DV: You want to cover more than just tacos for Texas Monthly, right?

JR: I want to cover Texas’s Mexican food, which is rapidly changing. It’s a dynamic thing. Concha burgers, concha ice cream sandwiches, burritos with pho in them.

DV: Tex-Mex barbecue?

JR: I think a lot about that because there’s a fine line between throwing something in a tortilla and calling that a specific taco and just putting things inside corn flatbread. Why is it Tex-Mex barbecue? Can it not just be barbecue? Because barbecue is quintessentially Texan.

DV: What has changed the most about tacos in the last several years?

JR: Availability. There are a lot more taco places now, so you have a lot more options. I want to taste the quality of the ingredients from the tortilla up to the salsa.

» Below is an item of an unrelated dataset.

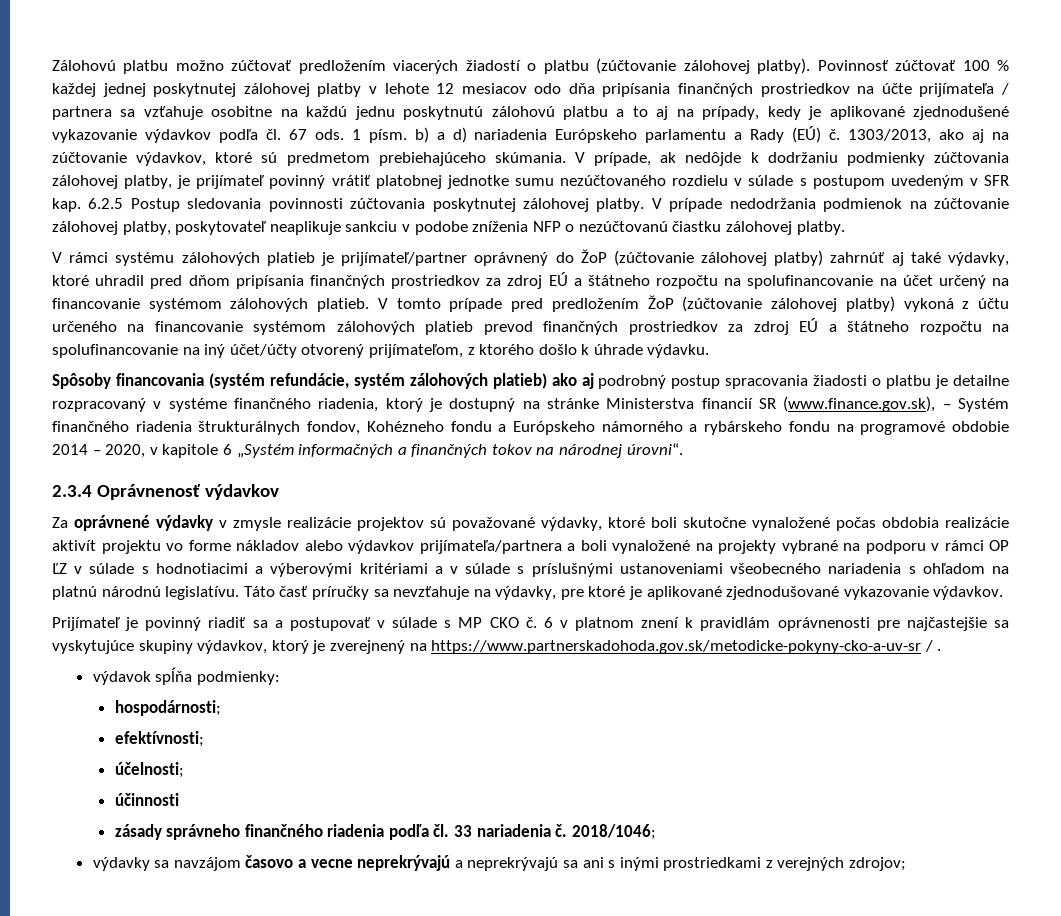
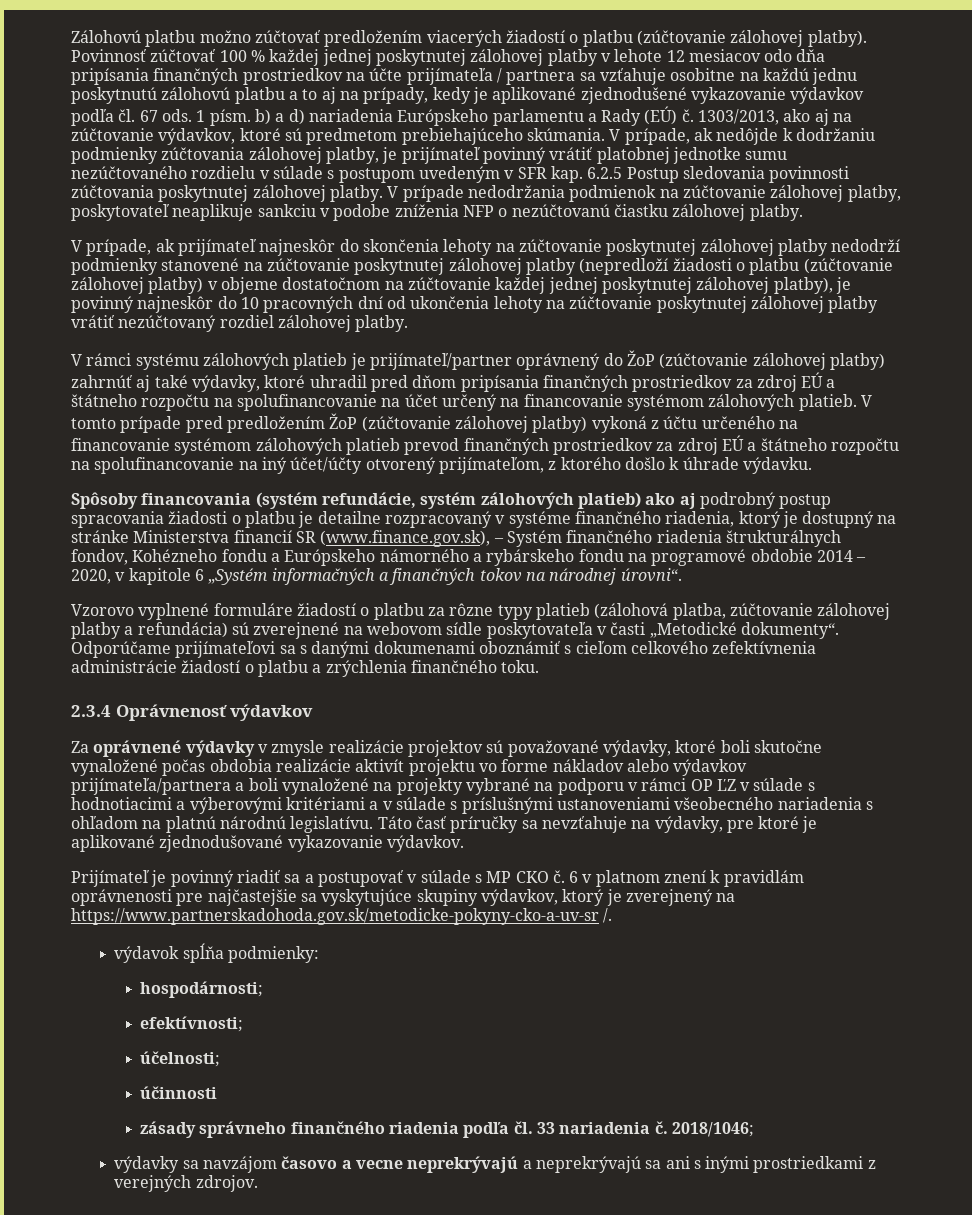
(845, 228) none -> [71,239,901,256] [71,258,893,275] [71,277,851,294] [71,296,879,313] [71,315,409,332] // V prípade, ak prijímateľ najneskôr do skončenia lehoty na zúčtovanie poskytnutej zálohovej platby nedodrží podmienky stanovené na zúčtovanie poskytnutej zálohovej platby (nepredloží žiadosti o platbu (zúčtovanie zálohovej platby) v objeme dostatočnom na zúčtovanie každej jednej poskytnutej zálohovej platby), je povinný najneskôr do 10 pracovných dní od ukončenia lehoty na zúčtovanie poskytnutej zálohovej platby vrátiť nezúčtovaný rozdiel zálohovej platby.
(683, 449) none -> [71,603,891,620] [71,622,839,639] [71,641,817,658] [71,660,540,677] // Vzorovo vyplnené formuláre žiadostí o platbu za rôzne typy platieb (zálohová platba, zúčtovanie zálohovej platby a refundácia) sú zverejnené na webovom sídle poskytovateľa v časti „Metodické dokumenty“. Odporúčame prijímateľovi sa s danými dokumenami oboznámiť s cieľom celkového zefektívnenia administrácie žiadostí o platbu a zrýchlenia finančného toku.
[924,640,942,652] / . -> [603,908,613,923] /.
[849,857,907,871] zdrojov; -> [195,1175,258,1192] zdrojov.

History, context, taste—these all have to be considered across all the places, not just individually. I want someone to go to a gas station taqueria and have the same quality experience as they would at a modern Mexican restaurant.

DV: Finally, and I’m speaking from experience here, are you prepared to constantly be told that you have the best job in the world?

JR: Yeah. People for years, when they ask what I write about, and I say food, they think that’s an amazing job. A job is a job, but I love my job. Being a taco editor is a dream job. Do I have the best job in the world? Probably.